Polygon – Susana Polo
Reviewing Netflix’s Marvel shows before release always comes with some risk, as the company only offers the first half of the season to press. Still, it seems fair to judge a show based on those episodes alone, and update once the rest become available. But here, again, The Punisher feels like a different beast… The Punisher’s first episode is sleepy and repetitive; nothing in it is anything we didn’t see in the second season of Daredevil. Along those same lines, The fifth and sixth episodes already drag more than the others, an indication of the usual mid-season Netflix slump. But at least Punisher’s repetitive beginning is part of the first narratively necessary step in the show’s plot: moving the goalpost on Frank’s revenge.
Uproxx – Alan Sepinwall
But – as was the case with both Iron Fist and ABC’s disastrous Inhumans – nobody seems to have had anything but the most superficial take on how to write [The Punisher] and build an entire show around him… It’s a conundrum: The Punisher is most effective when its title character is indiscriminately slaughtering his foes, but that’s also when it most consistently evokes the kinds of real-life horrors that pushed the premiere back once, and could have kept pushing it back indefinitely. There may hopefully be a time when Frank’s actions don’t instantly recall horrors from our world, but that version of his story will still need to be told much more compellingly than this.

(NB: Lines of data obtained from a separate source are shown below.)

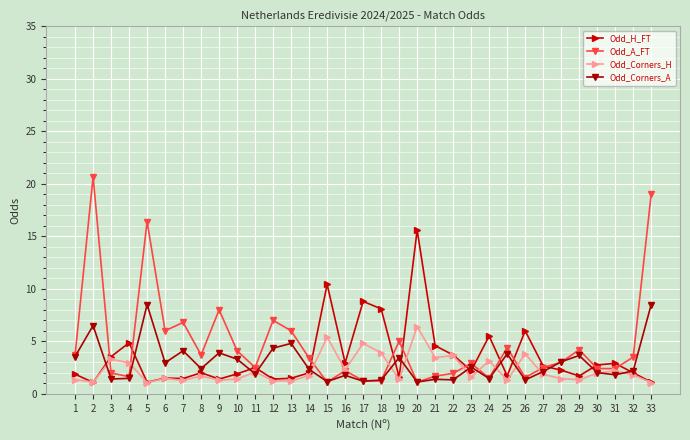

The Odd_A_FT series shows 6.0 at 6. True or false?

True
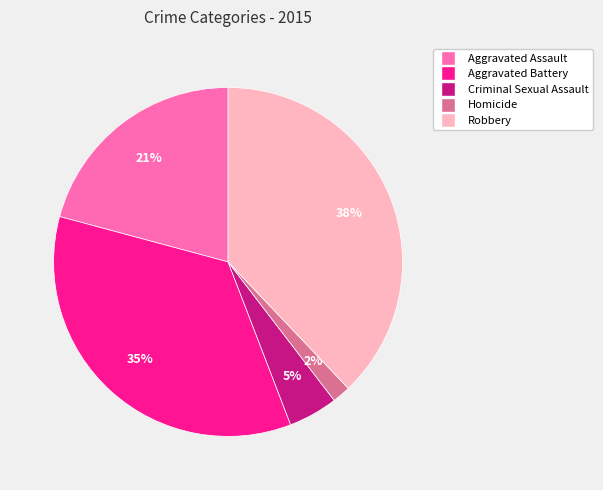

Is Aggravated Assault the majority of the pie?

No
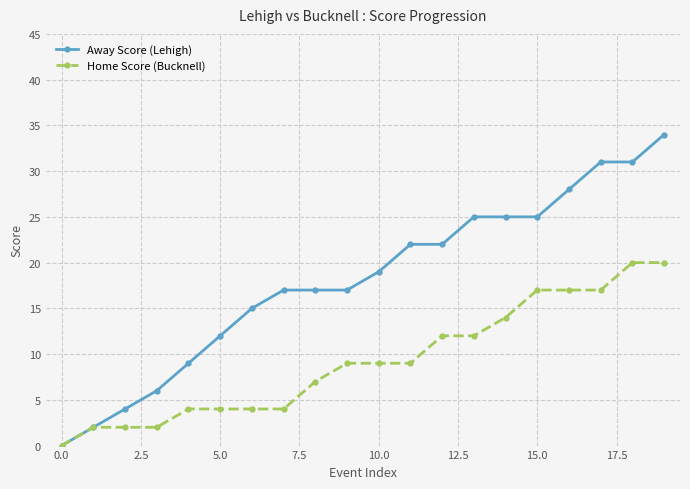

List the series in order of their overall mean, lowest first.

Home Score (Bucknell), Away Score (Lehigh)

Reactions to The Punisher are indeed split thus far – with some critics comparing the series to Marvel TV’s previous critical darlings – specifically, Jessica Jones and its own grounded exploration of psychological trauma through the more fantastical lens of the MCU – while others name-drop Marvel TV’s most heavily-derided offerings thus far in their critiques. At the same time, most every critic seems to agree that Bernathal delivers another powerhouse performance as Frank Castle in his spinoff series, matching the intensity of his breakout turn on Daredevil season 2 (which helped to land the Castle character his own TV show in the first place).
Another thing that critics appear to agree on is that The Punisher, like every other Marvel/Netflix series before it, takes too long to get going and probably would have benefitted from telling its story over fewer episodes. That’s a recurring criticism that Marvel TV is now taking steps to address, based on the reports that the new seasons of Daredevil and Iron Fist will have fewer episodes combined than the 13-episode count of seasons past.
As for the mixed reactions to The Punisher – Frank Castle himself, as mentioned earlier, is no stranger to generating such controversy (depending on who you ask and the context, Frank is either an antihero, a more aggressive vigilante, or a flat-out villain), so it’s only natural that his TV show would follow suit. Bernthal has expressed his hope in the past that The Punisher will spur on debates about the Frank Castle character’s ethical/moral code and how that reflects on real world concerns, and it sounds as though the series will succeed at doing just that, based on the initial response.
The Punisher premieres Friday, November 17 on Netflix. Premiere dates for the new seasons of Daredevil, Jessica Jones, Luke Cage, and Iron Fist have not yet been announced.